> **WORK TASK**
Reproduce the part of the electric field thread starting at "(1/2)(9.11 x 10 ^31)V^2=(1.6" and ending at "I forget something?", changing "book" to "textbook".

> **TEXT UNDER STUDY**
# # # # #

Elecric charge and electric field

[jena]

Hi,

My problem is:

An electron( mass m=9.11 x 10^-31 kg) is accelerated in the uniform field E( E=1.45 x 10^4 N/C) between two parallel charged plates. The separation of the plates is 1.10 cm. The electron is accelerated from rest near the negative plate and passes through a tiny hole in the positive plate. With what speed does it leave the hole?

Work

m=9.11 x 10^-31 kg
E=1.45 x 10^4 N/C
distance= 1.10 x 10^.2 m
q= -1.6 x 10^-19 C

qE(s) = ½ mv^2 - ½ mv^2

-1.6 x 10^-19 C= ½ (9.0 x 10^-31 kg)(v)^2

solve for v

v=7.14 x10^-7 m/s

Is this the correct way of approaching the problem, or answer?
Please help

Thank You

 

[whozum]

Energy is the correct method, but you made an error in your calculation.

The electron goes through the E field acquiring kinetic energy equal to the loss in potential energy. Its total potential energy is given by $PE = qE\Delta x$, with delta x being the separation of the two plates. Since it starts at rest and experiences no other forces, the final kinetic energy will be equal the initial potential energy.

$$\frac{1}{2}mv^2 = qE\Delta x$$

You seem to have equated the charge with the final kinetic energy on the step before "solve for v".

 

[FluxCapacitator]

A funnier way of writing the potential energy of an electric field:
QED

 

[jena]

Hi,

Whozum said that I should use this equation:
$$\frac{1}{2}mv^2 = qE\Delta x$$

So all I would have to do is plug everything in right?

My work

(1/2)(9.11 x 10 ^31)V^2=(1.6 x 10 ^-19)(1.45 X 10^4)(.11)

V^2=((1.6 x 10 ^-19)(1.45 X 10^4)(.011)
)/((1/2)(9.11 x 10 ^31))

V=7.49 X 10^-25 m/s

But I looked at the back of the book and gives the answer of 7.49 X10^6 m/s :yuck:

Did I forget something?

Please help and Thank You

 

[HiPPiE]

A funnier way of writing the potential energy of an electric field:
QED

Quantum electrodynamics?
?:(

And uhh... check your electron mass again, I'm pretty sure an electron is lighter than the sun. :rofl:

 

[jena]

Hi,

I see what I did wrong.

# # # # #

> **DATASET CONTENT**
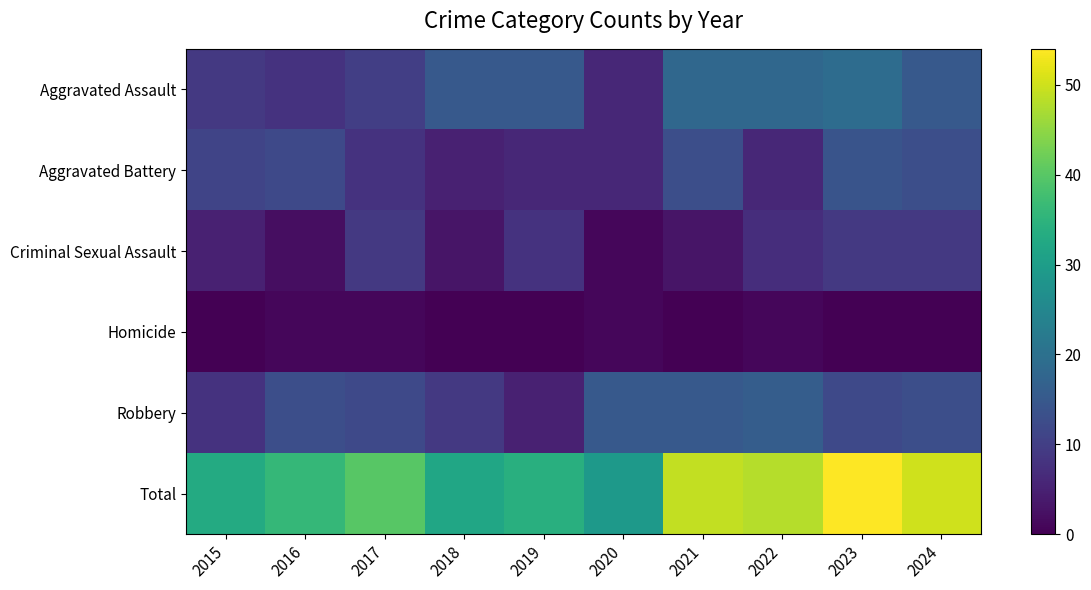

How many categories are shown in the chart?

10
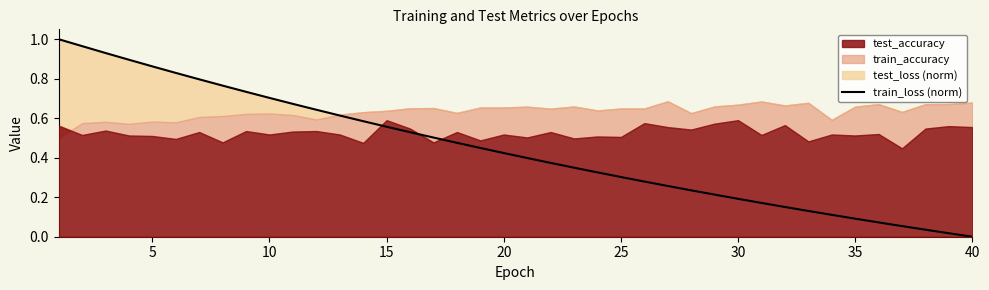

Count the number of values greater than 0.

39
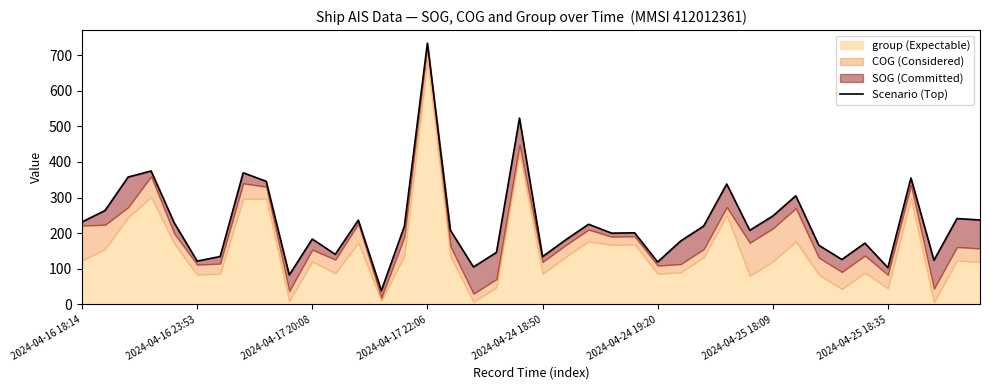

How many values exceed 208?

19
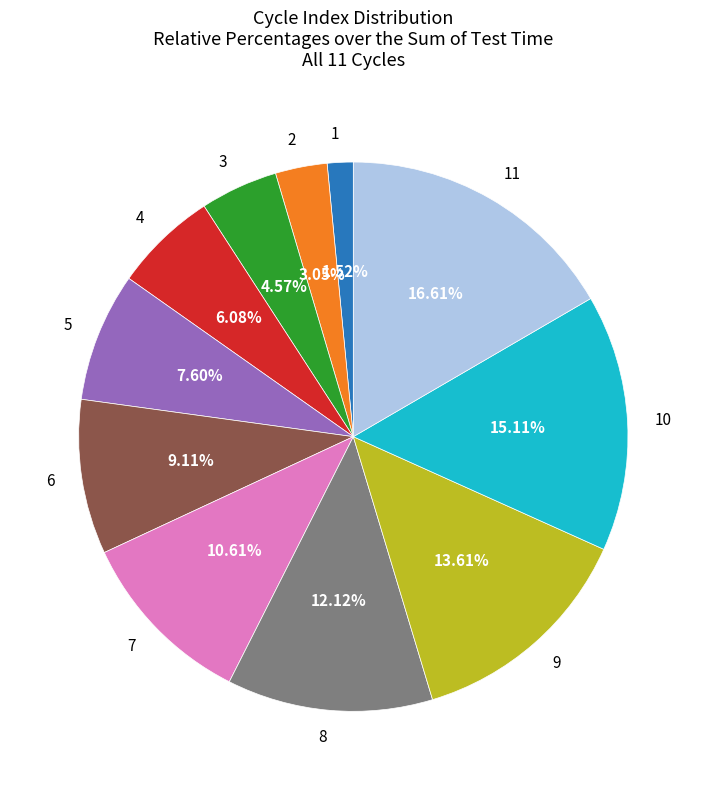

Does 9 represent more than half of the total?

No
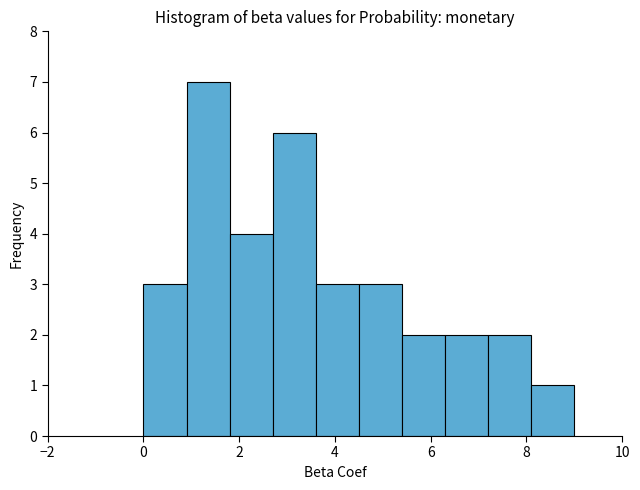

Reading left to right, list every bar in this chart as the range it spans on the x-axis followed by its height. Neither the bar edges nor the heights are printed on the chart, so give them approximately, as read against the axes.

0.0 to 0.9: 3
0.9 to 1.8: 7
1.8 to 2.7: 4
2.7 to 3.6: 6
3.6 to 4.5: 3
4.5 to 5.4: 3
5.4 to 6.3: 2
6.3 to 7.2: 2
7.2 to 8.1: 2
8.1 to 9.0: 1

# # # # #

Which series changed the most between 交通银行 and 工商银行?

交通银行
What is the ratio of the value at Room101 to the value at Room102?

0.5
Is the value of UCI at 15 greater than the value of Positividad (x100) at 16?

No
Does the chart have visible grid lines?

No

# # # # #

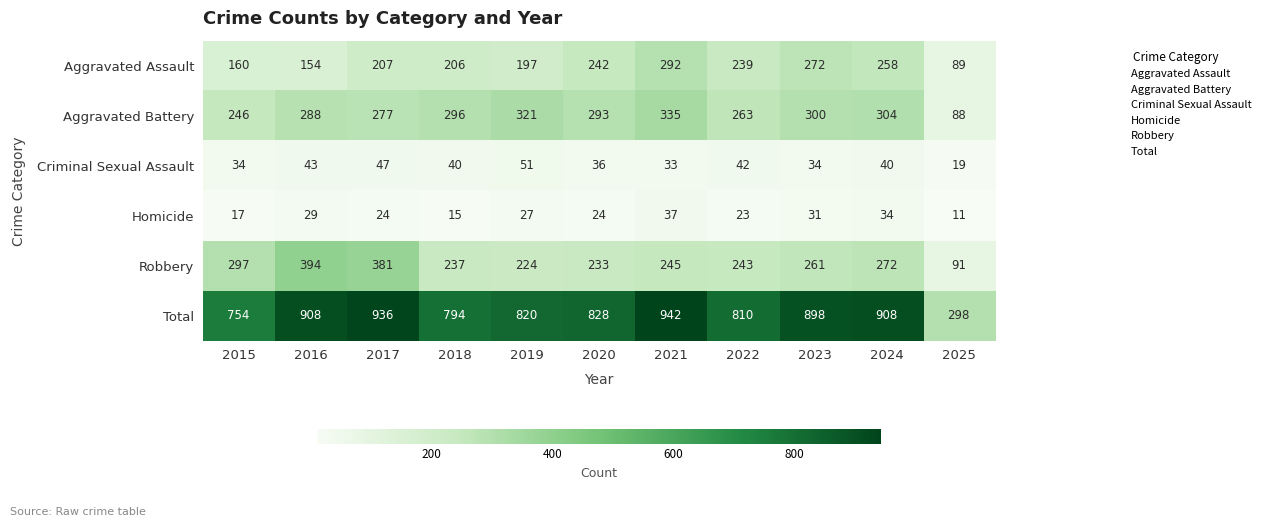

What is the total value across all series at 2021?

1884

# # # # #

> **WORKED SOLUTION**
(1/2)(9.11 x 10 ^31)V^2=(1.6 x 10 ^-19)(1.45 X 10^4)(.11)

V^2=((1.6 x 10 ^-19)(1.45 X 10^4)(.011)
)/((1/2)(9.11 x 10 ^31))

V=7.49 X 10^-25 m/s

But I looked at the back of the textbook and gives the answer of 7.49 X10^6 m/s :yuck:

Did I forget something?